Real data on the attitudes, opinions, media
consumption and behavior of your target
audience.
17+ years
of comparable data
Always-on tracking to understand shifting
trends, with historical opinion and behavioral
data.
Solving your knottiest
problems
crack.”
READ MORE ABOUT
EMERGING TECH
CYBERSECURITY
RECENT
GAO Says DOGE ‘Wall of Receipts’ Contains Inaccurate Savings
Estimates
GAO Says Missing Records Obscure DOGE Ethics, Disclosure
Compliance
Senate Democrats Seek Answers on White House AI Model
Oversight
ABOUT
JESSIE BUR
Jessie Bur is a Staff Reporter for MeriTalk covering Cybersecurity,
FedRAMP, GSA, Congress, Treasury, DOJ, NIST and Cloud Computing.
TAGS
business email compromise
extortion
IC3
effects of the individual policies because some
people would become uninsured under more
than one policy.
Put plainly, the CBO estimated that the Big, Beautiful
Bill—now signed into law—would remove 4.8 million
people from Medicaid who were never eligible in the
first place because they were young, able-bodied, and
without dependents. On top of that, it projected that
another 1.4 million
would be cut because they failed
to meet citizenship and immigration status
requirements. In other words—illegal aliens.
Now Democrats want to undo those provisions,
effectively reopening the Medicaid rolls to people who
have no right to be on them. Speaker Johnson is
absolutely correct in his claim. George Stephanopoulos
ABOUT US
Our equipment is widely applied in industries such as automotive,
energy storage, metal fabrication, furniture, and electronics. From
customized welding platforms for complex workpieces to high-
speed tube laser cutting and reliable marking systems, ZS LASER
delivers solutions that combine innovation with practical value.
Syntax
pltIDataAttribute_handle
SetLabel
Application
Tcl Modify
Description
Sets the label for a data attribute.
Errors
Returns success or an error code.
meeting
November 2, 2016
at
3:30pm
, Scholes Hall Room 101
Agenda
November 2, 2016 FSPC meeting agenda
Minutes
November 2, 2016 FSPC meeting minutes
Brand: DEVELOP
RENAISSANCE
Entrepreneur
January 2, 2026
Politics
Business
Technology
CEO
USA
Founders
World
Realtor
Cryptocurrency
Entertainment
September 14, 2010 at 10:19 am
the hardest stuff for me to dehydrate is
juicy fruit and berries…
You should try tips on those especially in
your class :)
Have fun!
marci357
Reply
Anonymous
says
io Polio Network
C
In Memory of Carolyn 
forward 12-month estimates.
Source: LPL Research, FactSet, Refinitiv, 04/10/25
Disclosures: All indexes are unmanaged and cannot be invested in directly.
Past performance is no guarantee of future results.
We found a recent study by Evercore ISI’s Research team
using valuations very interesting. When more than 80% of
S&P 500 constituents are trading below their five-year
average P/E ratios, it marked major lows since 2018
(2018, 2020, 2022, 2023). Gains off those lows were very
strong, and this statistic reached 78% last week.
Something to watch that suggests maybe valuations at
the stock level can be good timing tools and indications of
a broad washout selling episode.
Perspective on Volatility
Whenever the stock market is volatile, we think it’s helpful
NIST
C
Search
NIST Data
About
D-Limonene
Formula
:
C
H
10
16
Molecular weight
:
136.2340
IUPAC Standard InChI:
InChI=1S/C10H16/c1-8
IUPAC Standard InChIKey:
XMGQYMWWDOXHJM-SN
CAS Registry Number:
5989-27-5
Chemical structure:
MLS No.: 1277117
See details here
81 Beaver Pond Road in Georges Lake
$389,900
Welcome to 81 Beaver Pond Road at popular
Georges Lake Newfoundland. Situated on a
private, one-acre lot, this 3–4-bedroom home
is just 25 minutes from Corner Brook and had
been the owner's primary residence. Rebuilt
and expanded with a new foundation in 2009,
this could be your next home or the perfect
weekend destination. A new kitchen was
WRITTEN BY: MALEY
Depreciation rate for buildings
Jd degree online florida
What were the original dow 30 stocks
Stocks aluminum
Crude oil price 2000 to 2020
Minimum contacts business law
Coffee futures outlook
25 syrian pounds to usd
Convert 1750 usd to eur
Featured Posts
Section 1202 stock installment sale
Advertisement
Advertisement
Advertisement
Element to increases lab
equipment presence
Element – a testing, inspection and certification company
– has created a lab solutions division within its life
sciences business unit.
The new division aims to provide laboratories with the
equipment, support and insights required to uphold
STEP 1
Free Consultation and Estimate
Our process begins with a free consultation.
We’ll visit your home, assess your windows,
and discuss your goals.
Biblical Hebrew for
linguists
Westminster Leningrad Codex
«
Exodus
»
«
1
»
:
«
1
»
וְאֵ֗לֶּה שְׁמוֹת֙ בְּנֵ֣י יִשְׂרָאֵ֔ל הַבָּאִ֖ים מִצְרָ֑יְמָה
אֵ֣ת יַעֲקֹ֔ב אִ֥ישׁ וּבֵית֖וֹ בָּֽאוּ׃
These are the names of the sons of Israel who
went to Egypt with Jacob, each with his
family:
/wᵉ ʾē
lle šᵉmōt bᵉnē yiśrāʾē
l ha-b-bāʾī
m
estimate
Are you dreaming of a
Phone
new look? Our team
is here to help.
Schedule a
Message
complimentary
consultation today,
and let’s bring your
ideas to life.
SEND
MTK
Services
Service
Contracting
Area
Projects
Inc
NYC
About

=-=-=-=-=

_Exercise goal_.
Reproduce every line of the listing above verbatim, in the same order.

_Output_.
Real data on the attitudes, opinions, media
consumption and behavior of your target
audience.
17+ years
of comparable data
Always-on tracking to understand shifting
trends, with historical opinion and behavioral
data.
Solving your knottiest
problems
crack.”
READ MORE ABOUT
EMERGING TECH
CYBERSECURITY
RECENT
GAO Says DOGE ‘Wall of Receipts’ Contains Inaccurate Savings
Estimates
GAO Says Missing Records Obscure DOGE Ethics, Disclosure
Compliance
Senate Democrats Seek Answers on White House AI Model
Oversight
ABOUT
JESSIE BUR
Jessie Bur is a Staff Reporter for MeriTalk covering Cybersecurity,
FedRAMP, GSA, Congress, Treasury, DOJ, NIST and Cloud Computing.
TAGS
business email compromise
extortion
IC3
effects of the individual policies because some
people would become uninsured under more
than one policy.
Put plainly, the CBO estimated that the Big, Beautiful
Bill—now signed into law—would remove 4.8 million
people from Medicaid who were never eligible in the
first place because they were young, able-bodied, and
without dependents. On top of that, it projected that
another 1.4 million
would be cut because they failed
to meet citizenship and immigration status
requirements. In other words—illegal aliens.
Now Democrats want to undo those provisions,
effectively reopening the Medicaid rolls to people who
have no right to be on them. Speaker Johnson is
absolutely correct in his claim. George Stephanopoulos
ABOUT US
Our equipment is widely applied in industries such as automotive,
energy storage, metal fabrication, furniture, and electronics. From
customized welding platforms for complex workpieces to high-
speed tube laser cutting and reliable marking systems, ZS LASER
delivers solutions that combine innovation with practical value.
Syntax
pltIDataAttribute_handle
SetLabel
Application
Tcl Modify
Description
Sets the label for a data attribute.
Errors
Returns success or an error code.
meeting
November 2, 2016
at
3:30pm
, Scholes Hall Room 101
Agenda
November 2, 2016 FSPC meeting agenda
Minutes
November 2, 2016 FSPC meeting minutes
Brand: DEVELOP
RENAISSANCE
Entrepreneur
January 2, 2026
Politics
Business
Technology
CEO
USA
Founders
World
Realtor
Cryptocurrency
Entertainment
September 14, 2010 at 10:19 am
the hardest stuff for me to dehydrate is
juicy fruit and berries…
You should try tips on those especially in
your class :)
Have fun!
marci357
Reply
Anonymous
says
io Polio Network
C
In Memory of Carolyn 
forward 12-month estimates.
Source: LPL Research, FactSet, Refinitiv, 04/10/25
Disclosures: All indexes are unmanaged and cannot be invested in directly.
Past performance is no guarantee of future results.
We found a recent study by Evercore ISI’s Research team
using valuations very interesting. When more than 80% of
S&P 500 constituents are trading below their five-year
average P/E ratios, it marked major lows since 2018
(2018, 2020, 2022, 2023). Gains off those lows were very
strong, and this statistic reached 78% last week.
Something to watch that suggests maybe valuations at
the stock level can be good timing tools and indications of
a broad washout selling episode.
Perspective on Volatility
Whenever the stock market is volatile, we think it’s helpful
NIST
C
Search
NIST Data
About
D-Limonene
Formula
:
C
H
10
16
Molecular weight
:
136.2340
IUPAC Standard InChI:
InChI=1S/C10H16/c1-8
IUPAC Standard InChIKey:
XMGQYMWWDOXHJM-SN
CAS Registry Number:
5989-27-5
Chemical structure:
MLS No.: 1277117
See details here
81 Beaver Pond Road in Georges Lake
$389,900
Welcome to 81 Beaver Pond Road at popular
Georges Lake Newfoundland. Situated on a
private, one-acre lot, this 3–4-bedroom home
is just 25 minutes from Corner Brook and had
been the owner's primary residence. Rebuilt
and expanded with a new foundation in 2009,
this could be your next home or the perfect
weekend destination. A new kitchen was
WRITTEN BY: MALEY
Depreciation rate for buildings
Jd degree online florida
What were the original dow 30 stocks
Stocks aluminum
Crude oil price 2000 to 2020
Minimum contacts business law
Coffee futures outlook
25 syrian pounds to usd
Convert 1750 usd to eur
Featured Posts
Section 1202 stock installment sale
Advertisement
Advertisement
Advertisement
Element to increases lab
equipment presence
Element – a testing, inspection and certification company
– has created a lab solutions division within its life
sciences business unit.
The new division aims to provide laboratories with the
equipment, support and insights required to uphold
STEP 1
Free Consultation and Estimate
Our process begins with a free consultation.
We’ll visit your home, assess your windows,
and discuss your goals.
Biblical Hebrew for
linguists
Westminster Leningrad Codex
«
Exodus
»
«
1
»
:
«
1
»
וְאֵ֗לֶּה שְׁמוֹת֙ בְּנֵ֣י יִשְׂרָאֵ֔ל הַבָּאִ֖ים מִצְרָ֑יְמָה
אֵ֣ת יַעֲקֹ֔ב אִ֥ישׁ וּבֵית֖וֹ בָּֽאוּ׃
These are the names of the sons of Israel who
went to Egypt with Jacob, each with his
family:
/wᵉ ʾē
lle šᵉmōt bᵉnē yiśrāʾē
l ha-b-bāʾī
m
estimate
Are you dreaming of a
Phone
new look? Our team
is here to help.
Schedule a
Message
complimentary
consultation today,
and let’s bring your
ideas to life.
SEND
MTK
Services
Service
Contracting
Area
Projects
Inc
NYC
About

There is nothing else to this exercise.